Covid-19 and the government’s response to the pandemic have made blacklisting even more salient. Tenants are about to face a tsunami of eviction actions for nonpayment of rent because they lost their jobs when Connecticut and the City put the economy in deep-freeze.
The fact that someone was caught up in a once-in-a-generation economic crisis says nothing about whether they are a “risky” tenant, and it would be deeply unfair for the government to order working people’s workplaces closed and then fail to protect them from the long-term consequences of those orders.
That’s why the City should follow New York’s lead and make it unlawful for a landlord to deny or upcharge an applicant because of their previous involvement in a civil housing case.
One could make the argument that this is all just now-more-than-ever-ism. There’s something to that. These changes were needed six months ago, they’re needed now, and they’ll be needed until they’re enacted.
These changes alone will not be enough. It would be irresponsible to claim that the only thing we need to do to address police violence and the coronavirus is to address housing.
But it would also be irresponsible to pretend they aren’t connected. These crises have opened a window, just like 1918 and 1968. The greater failure, in our view, would be to let this moment pass without addressing our long-running housing injustice epidemic’s role in forcing our society to this breaking point.

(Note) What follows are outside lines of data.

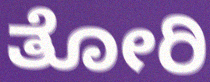
ತೋರಿ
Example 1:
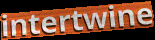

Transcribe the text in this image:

intertwine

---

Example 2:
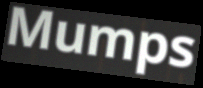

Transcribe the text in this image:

Mumps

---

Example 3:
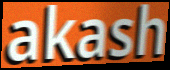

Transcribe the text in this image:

akash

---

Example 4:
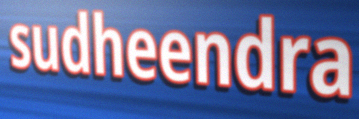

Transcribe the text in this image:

sudheendra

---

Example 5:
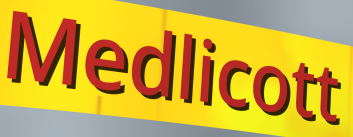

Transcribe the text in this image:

Medlicott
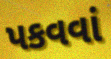
પકવવાં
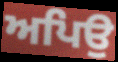
ਅਪਿਉ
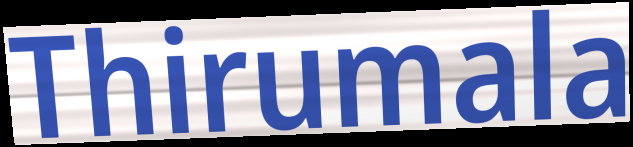
Thirumala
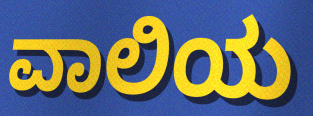
ವಾಲಿಯ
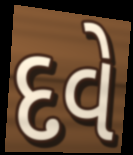
દવે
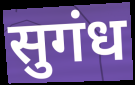
सुगंध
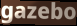
gazebo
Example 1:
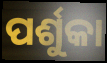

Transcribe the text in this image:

ପର୍ଶୁକା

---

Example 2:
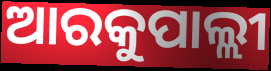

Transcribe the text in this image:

ଆରକୁପାଲ୍ଲୀ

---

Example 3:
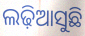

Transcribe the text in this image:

ଲଢ଼ିଆସୁଛି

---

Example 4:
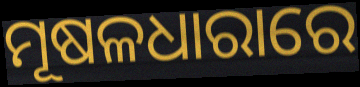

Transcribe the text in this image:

ମୂଷଳଧାରାରେ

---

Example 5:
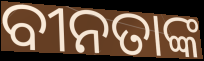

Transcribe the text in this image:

ବୀନତାଙ୍କ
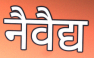
नैवैद्य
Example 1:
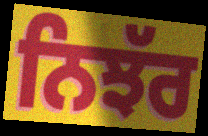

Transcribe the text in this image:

ਨਿਝੱਰ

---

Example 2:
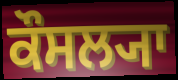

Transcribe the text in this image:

ਕੌਸਲ੍ਯਾ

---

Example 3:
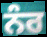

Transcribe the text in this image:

ਨੰਰ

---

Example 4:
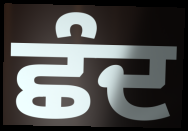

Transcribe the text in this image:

ਛੰਦ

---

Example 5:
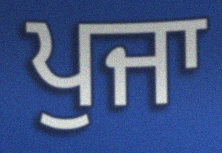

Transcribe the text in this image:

ਪੁਜਾ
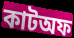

This is the first in a series of columns addressing displacement, all based on a report by the Housing and Community and Economic Development Clinics at Yale Law School. Future entries will address the City’s role in preventing foreclosure and addressing the City’s shortage of affordable and market-rate units.
Nathan Leys is a recent graduate of Yale Law School and since 2018 has been the Student Director of the Jerome N. Frank Legal Services Organization’s Housing Clinic — Evictions Track. This op-ed does not necessarily represent the positions of Yale University or Yale Law School.